The indifference of the lady and the lover’s pain, oscillating between hope and despair, are secretly discussed, analyzing various states of consciousness with poetic sharpness. His poetry transmits a strong sense of sincerity, which has been linked to the autobiographical nature of the poems from Toledo. Characteristic of the poetry of the time was a certain rhetoric of sincerity, intended to provide some idea of truth through the transparency of the sentiments expressed in the verses. Another big issue is nature, as a stylized environment where characters complain to their confidant about their woes, and who listens and comforts them. The primitive and rustic nature has its direct antecedent in the classical eclogue.
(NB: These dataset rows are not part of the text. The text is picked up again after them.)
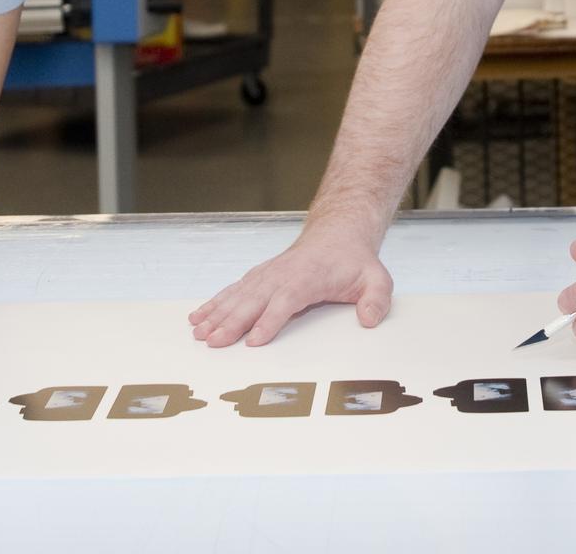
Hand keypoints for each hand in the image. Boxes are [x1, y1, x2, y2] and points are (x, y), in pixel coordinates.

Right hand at [187, 226, 392, 346]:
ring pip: (238, 295)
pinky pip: (234, 290)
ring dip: (217, 314)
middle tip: (214, 342)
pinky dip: (215, 303)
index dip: (270, 320)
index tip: (255, 340)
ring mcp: (268, 275)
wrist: (337, 234)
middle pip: (254, 300)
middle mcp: (282, 274)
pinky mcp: (260, 277)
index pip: (286, 299)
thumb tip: (370, 319)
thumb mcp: (377, 279)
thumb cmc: (355, 261)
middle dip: (232, 322)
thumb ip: (377, 299)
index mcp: (308, 277)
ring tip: (198, 332)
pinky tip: (198, 317)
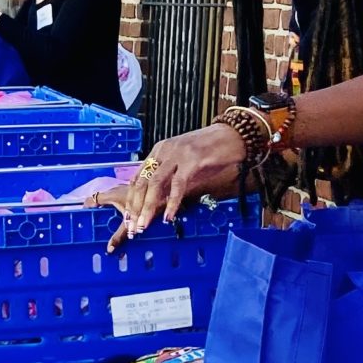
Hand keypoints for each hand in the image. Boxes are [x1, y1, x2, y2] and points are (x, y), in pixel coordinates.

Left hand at [107, 122, 249, 246]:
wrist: (234, 135)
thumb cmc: (211, 152)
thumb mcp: (184, 165)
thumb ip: (170, 181)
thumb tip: (159, 203)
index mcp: (159, 151)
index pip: (138, 178)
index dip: (131, 200)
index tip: (128, 219)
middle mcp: (164, 151)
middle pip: (142, 183)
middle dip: (135, 208)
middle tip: (132, 228)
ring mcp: (178, 155)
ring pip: (155, 184)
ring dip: (148, 207)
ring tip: (143, 225)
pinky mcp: (192, 160)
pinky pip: (178, 185)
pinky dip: (172, 202)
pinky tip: (168, 216)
Themes in Garcilaso’s Poetry
Love is predominant, showing a markedly Platonic conception and evident traces of the Petrarchan tradition. The indifference of the lady and the lover’s pain, oscillating between hope and despair, are secretly analyzed with various states of consciousness and sharpness. It transmits sincerity, related to the autobiographical character of the poems from Toledo. Common in the poetry of the time was a certain rhetoric of sincerity, which pretended that the sentiments expressed in the verses provided some idea of truth through transparency. Probably in poetry, personal feelings and literary rhetoric are combined. The evolution from his first compositions, closer to the lyrical topics of the songbook, to his poems of maturity, steeped in the new Renaissance sentimentality, is softer and more melancholic. Another great theme is nature, as the environment where characters complain and as a confidant who listens and comforts.
Style and Innovation
Garcilaso’s poetic work is a sign of the creation of a new type of Spanish poetry in the sixteenth and seventeenth centuries, in which songs feature the poetry of the fifteenth century with influences from Italy. His language is simple and natural. He seeks a classical, fluid balance between passion and a desire for harmony and restraint. This is reflected in the symmetry of his poetic structures. The tone of his poetry is sweet, sad, and melancholic, as preposed adjectives suggest. The hendecasyllable, predominantly associated with heptasyllables, gives him expressive freedom. This is the result of the historical and literary context he knew. While he reaches the full Renaissance ideal of clarity and simplicity of expression, the attempts of the Renovators of Mena in the fifteenth century were a frustrated proposal, departing from the language and sensitivity with which the Renaissance triumphed.